Where it all started.
During the summer of 2016, I was enjoying my career as a Licensed Associate Professional Counselor in group practice, and embarking on a new career as a therapist in a Christian Children’s Home & Family Ministry. I spent a lot of time with family, I was investing in friendships, and I was serving at my church. Life was good.
On July 25, 2016, I reported for jury duty. I had no idea how significantly this would change my life. As the days wore on, a previous back injury, sustained when we were rear-ended by a young woman texting while driving, became exceedingly aggravated. Toward the end of the week, I had to wear my TENS Unit to get through each day.
With jury duty behind me, I expected to get back to life as usual. Unfortunately, that was not to be the case. Rather than improving, the pain in my back continued to escalate. Over the next few months, I had to keep cutting my hours until it reached the point that I was no longer working at all.
Not only was I having to face the fact that I could not work, I was also having to come to grips with the fact that I could not move. Just getting from my bed to the master bathroom was a monumental undertaking. If I happened to make it from the bed, down to the sofa – which often required crawling – there I would remain until it was time to go back up to bed.
Leaving the house to go to numerous doctor’s appointments for examinations, tests, and [ineffective] procedures, required a wheelchair. Other than those appointments, I was home-bound. Bed-bound. I was absent from my life.
Finally, spine surgery was scheduled for January, 2017. As frightening as it was to think of surgeons operating on my back and spine, I was anxious for relief. I could not wait for the day to come when I could walk again. I could not wait to be off pain medication. I could not wait to rejoin my life.
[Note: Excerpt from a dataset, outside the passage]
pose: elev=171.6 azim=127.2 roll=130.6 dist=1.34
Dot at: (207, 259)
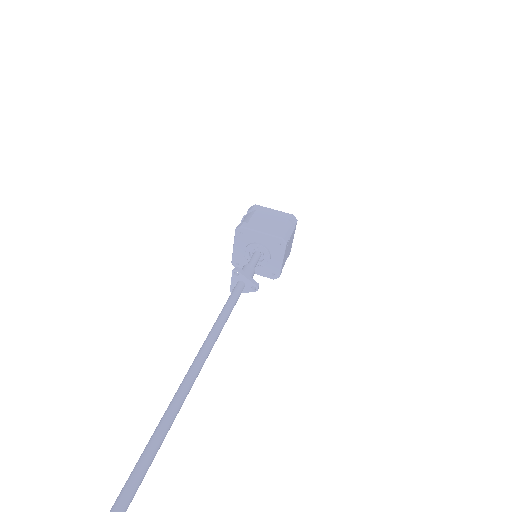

Once again, things did not go the way I expected. Yes, eventually, over time, I was able to stand up a little straighter than a question mark. I could walk, gingerly. I could stand, briefly. I could sit, sparingly. But there was still pain. There was also new pain and different sensations, or the loss thereof. And, there was the fibromyalgia flare.
I have struggled with fibromyalgia, and all that comes with it, for as long as I can remember. It was not until after my back surgery, and the fourth and fifth specialists giving the same diagnosis, that I finally accepted that fibromyalgia was real, and I had it. Not only that, but the surgery threw me into a flare that had become my new normal.
My new normal still required strong pain medication. It demanded hours and hours of sleep. So much sleep, that I slept through our 25th wedding anniversary. Literally, the entire day and night. Additionally, it prolonged the seemingly endless isolation. The loneliness, pain, exhaustion, and medication, were ushering me into a dark place. What I did not yet know, was this was just the beginning of one of the most difficult seasons in my life, and the lives of my loved ones.